4. Mould the dough into a flat rectangle and wrap it in clingfilm before placing in the fridge for at least 1 hour.
5. Roll the pastry between two sheets of baking paper to a thickness of 2mm, using two stacked 2 pence coins as guides, then place in the freezer for 30 minutes.
6. Pre-heat the oven to 190ºC/gas mark 5. Line a 26cm tart tin (2.5cm deep) with the pastry making sure to press it into the edges and leaving the pastry hanging over the edge.
7. Take a sheet of baking paper and scrunch it up several times to eliminate any sharp edges. Prick the dough with a fork all over the surface. Place the baking paper on top and add enough coins (or baking beans) to fill the casing ¼ of the way up. Place in the preheated oven to bake for approximately 20 minutes or until fully cooked.
8. In the meantime, mix some of the leftover dough with an egg using a hand blender.
9. After 20 minutes, remove the baking paper and coins and, using a pastry brush, brush the entire surface of the tart with the dough and egg mixture. This ‘liquid pastry’ will ensure that any holes will be sealed.
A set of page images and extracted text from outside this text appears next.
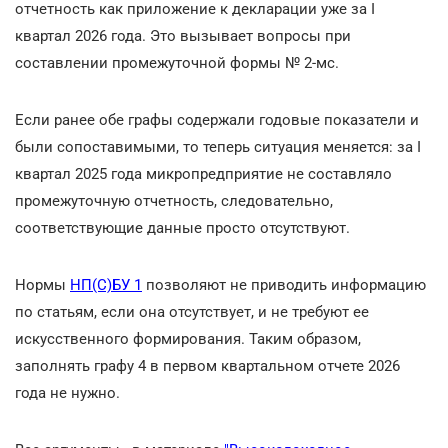
отчетность как приложение к декларации уже за I
квартал 2026 года. Это вызывает вопросы при
составлении промежуточной формы № 2-мс.
Если ранее обе графы содержали годовые показатели и
были сопоставимыми, то теперь ситуация меняется: за I
квартал 2025 года микропредприятие не составляло
промежуточную отчетность, следовательно,
соответствующие данные просто отсутствуют.
Нормы
НП(С)БУ 1
позволяют не приводить информацию
по статьям, если она отсутствует, и не требуют ее
искусственного формирования. Таким образом,
заполнять графу 4 в первом квартальном отчете 2026
года не нужно.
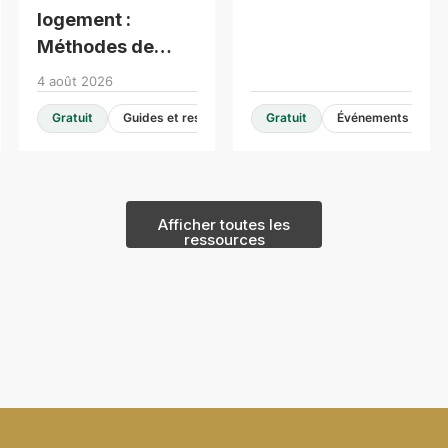
moyenne hauteur
logement :
Méthodes de
construction
4 août 2026
modernes -
Gratuit
Guides et ressources de conception
Gratuit
Événements
Consultation en
table ronde
Afficher toutes les
ressources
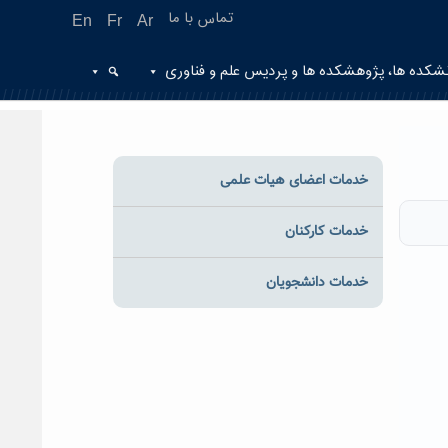
تماس با ما
En
Fr
Ar
شکده ها، پژوهشکده ها و پردیس علم و فناوری
خدمات اعضای هیات علمی
خدمات کارکنان
خدمات دانشجویان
Return the tart to the oven for an additional 10 minutes.
10. Remove the tart from the oven and allow to cool completely.
11. When ready to bake, preheat the oven to 120ºC/gas mark ½. Place the baked pastry case in the oven to warm up.
12. Put all the filling ingredients into a bowl and mix together using a spatula. Place the bowl over a saucepan of simmering water and allow to warm up until the temperature reaches 60ºC. At this point, strain the mixture through a fine sieve into a jug. With a spoon, remove the bubbles from the surface of the liquid.
13. Slide the oven rack out a bit, then pour the mixture into the warm pastry case inside the oven. Fill the case to the top, slide the rack carefully back in, and bake the tart for approximately 25 minutes or until the temperature of the filling reaches 70ºC. Allow to cool completely at room temperature.
14. Just before serving, trim the overhanging pastry by running a sharp knife round the top of the tart tin and discard.